* Instrucción dada 1:
Enumera todos los tipos de autor que se distinguen en el texto sobre la figura del autor en la ficción.
* Instrucción dada 2:
Transcribe del texto sobre la figura del autor en la ficción el fragmento que va de "El autor explícito y" a "configuran la historia.".

* Fuente:
El autor explícito y el autor implícito no intervienen en el mundo ficcional creado. Incluso cuando el autor explícito produce un comentario en el interior de un relato, su voz quiebra el universo de ficción, por no estar inmerso en él y ser una voz intrusa. Tampoco el autor implícito puede interferir en el mundo ficcional, puesto que la escritura es un nivel textual diferente, subyacente a lo largo de toda la obra, que no se confunde con las voces que configuran la historia.

En cambio, el autor ficcionalizado, en tanto ha asumido las características de un ente de ficción, interviene en el universo ficcional a la par de las otras entidades.

Por otra parte, pueden darse casos híbridos, esto es, que la figura del autor se manifieste mediante dos formas a la vez. Es lo que sucede, por ejemplo, en El Periquillo Sarmiento (Fernández de Lizardi, 1972 [1832]), al comienzo del segundo tomo, el cual se inicia con un «Prólogo en traje de cuento». El título que encabeza estas paginas ya enuncia la hibridez del texto: se trata de un prólogo (por lo tanto, está sostenido por la voz del autor explícito), pero revestido de una forma literaria, el cuento (por lo tanto, la voz del autor se ficcionalizará mediante voces de personajes).

Leemos al comienzo de este Prólogo:

Ha de estar Usted para saber, señor lector, y saber para contar, que estando yo la otra noche solo en casa, con la pluma en la mano anotando los cuadernos de esta obrilla, entró un amigo mío de los pocos que merecen este nombre, llamado Conocimiento...

* Datos mostrados:
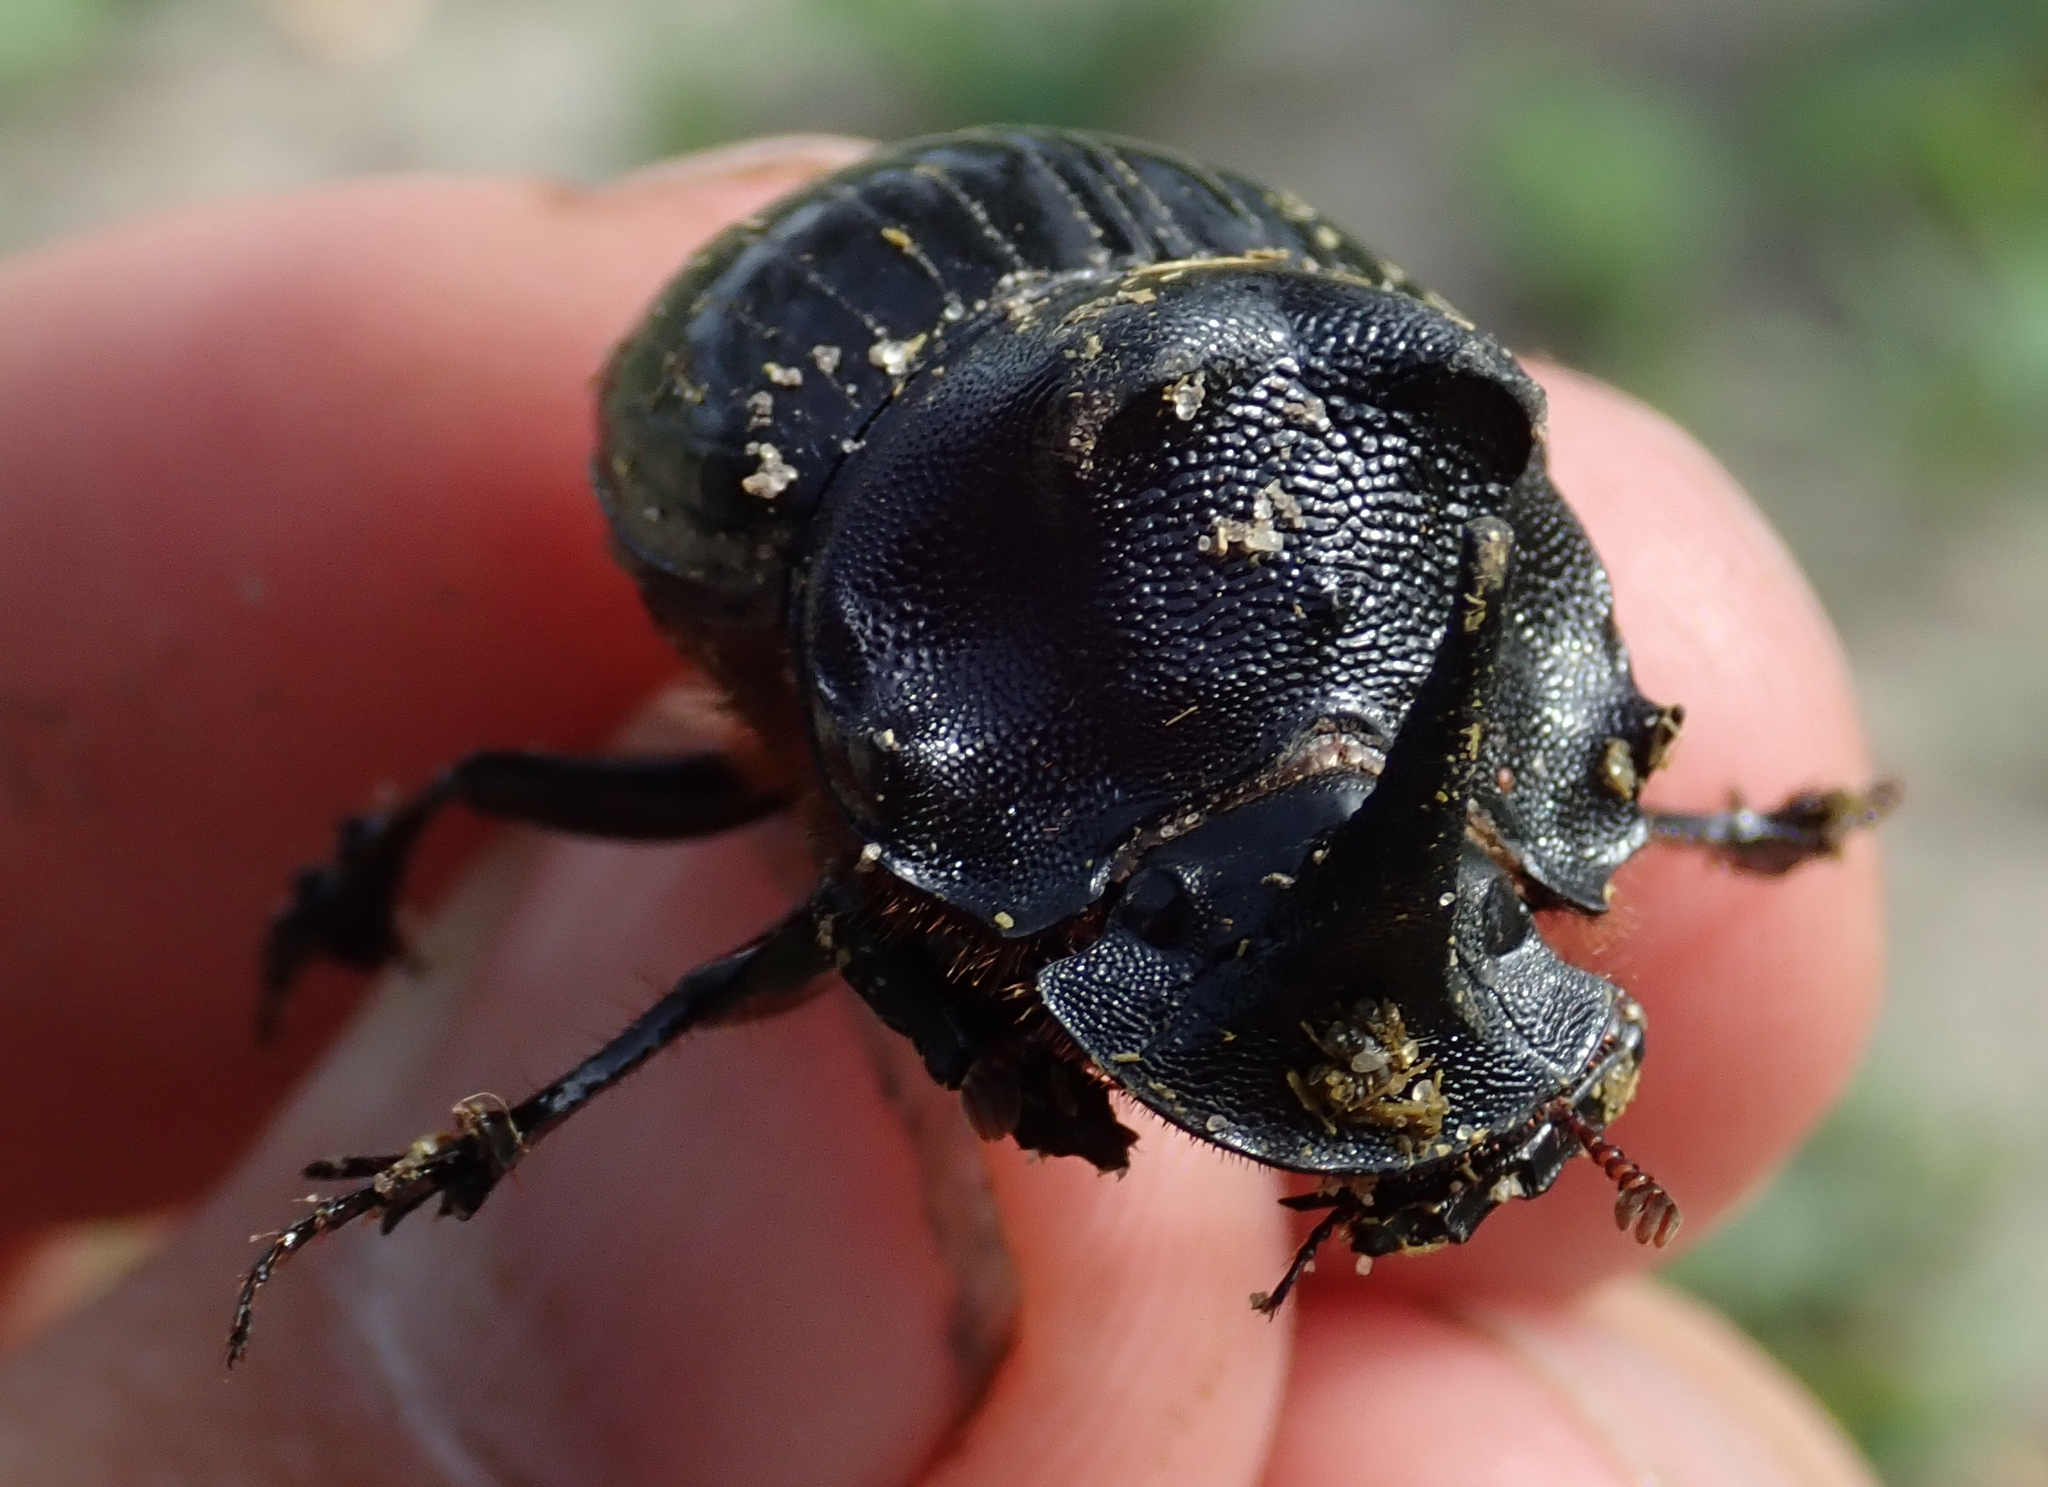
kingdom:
--
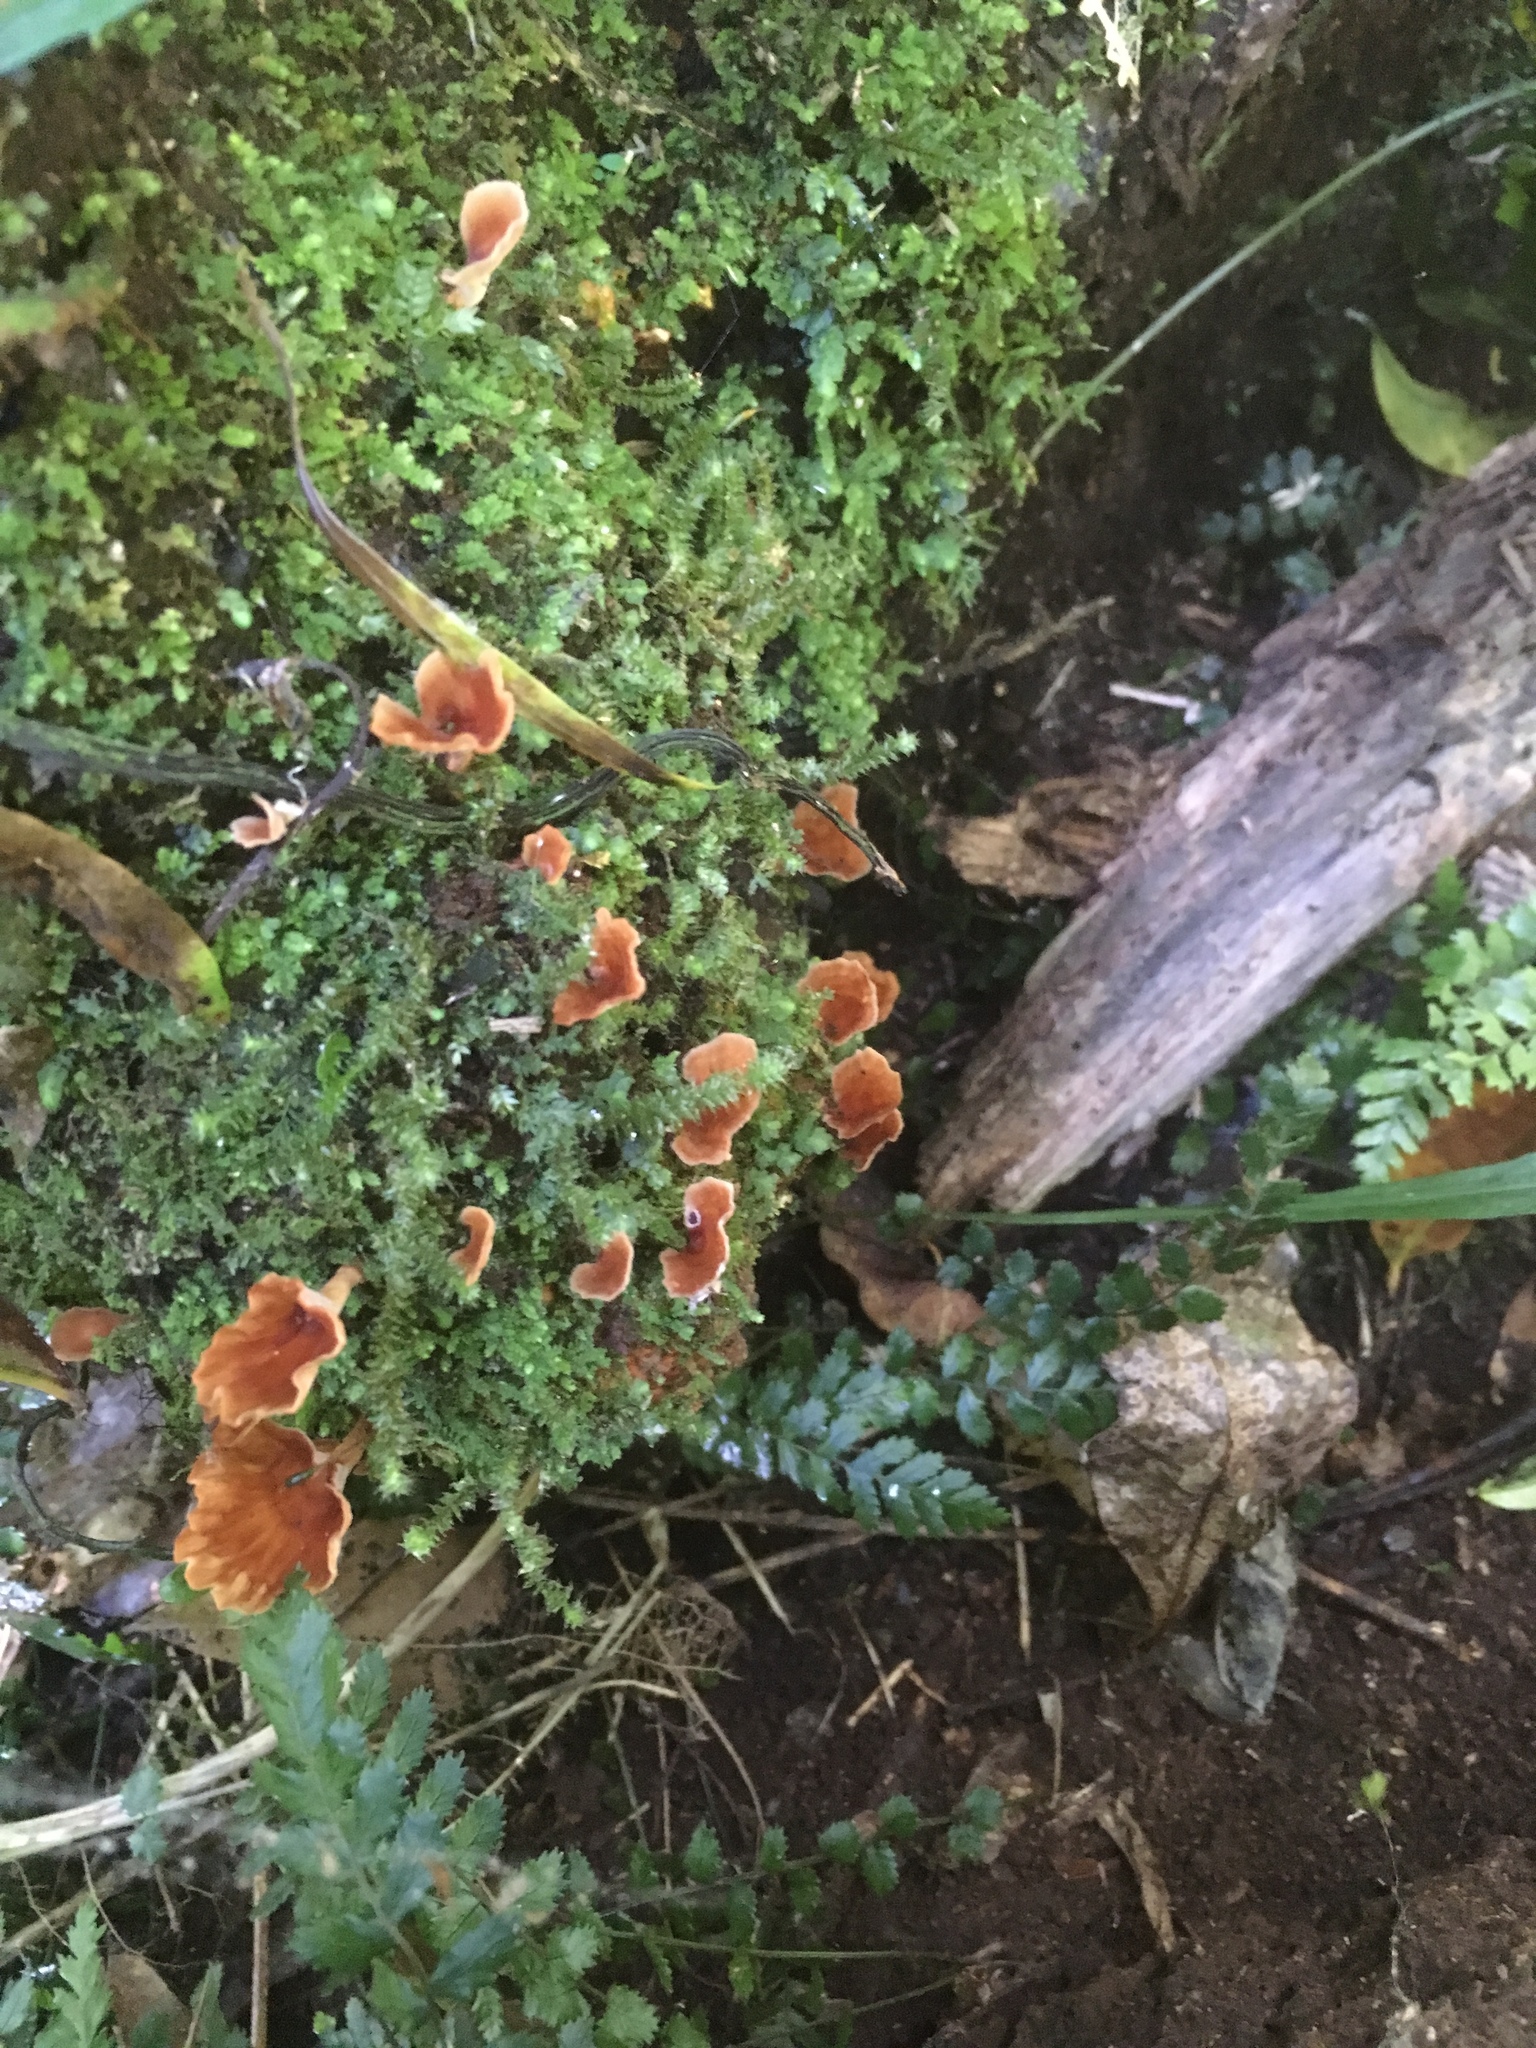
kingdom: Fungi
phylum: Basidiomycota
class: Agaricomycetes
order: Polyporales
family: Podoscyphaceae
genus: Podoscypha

* Respuesta 1:
- Autor explícito
- Autor implícito
- Autor ficcionalizado

* Respuesta 2:
El autor explícito y el autor implícito no intervienen en el mundo ficcional creado. Incluso cuando el autor explícito produce un comentario en el interior de un relato, su voz quiebra el universo de ficción, por no estar inmerso en él y ser una voz intrusa. Tampoco el autor implícito puede interferir en el mundo ficcional, puesto que la escritura es un nivel textual diferente, subyacente a lo largo de toda la obra, que no se confunde con las voces que configuran la historia.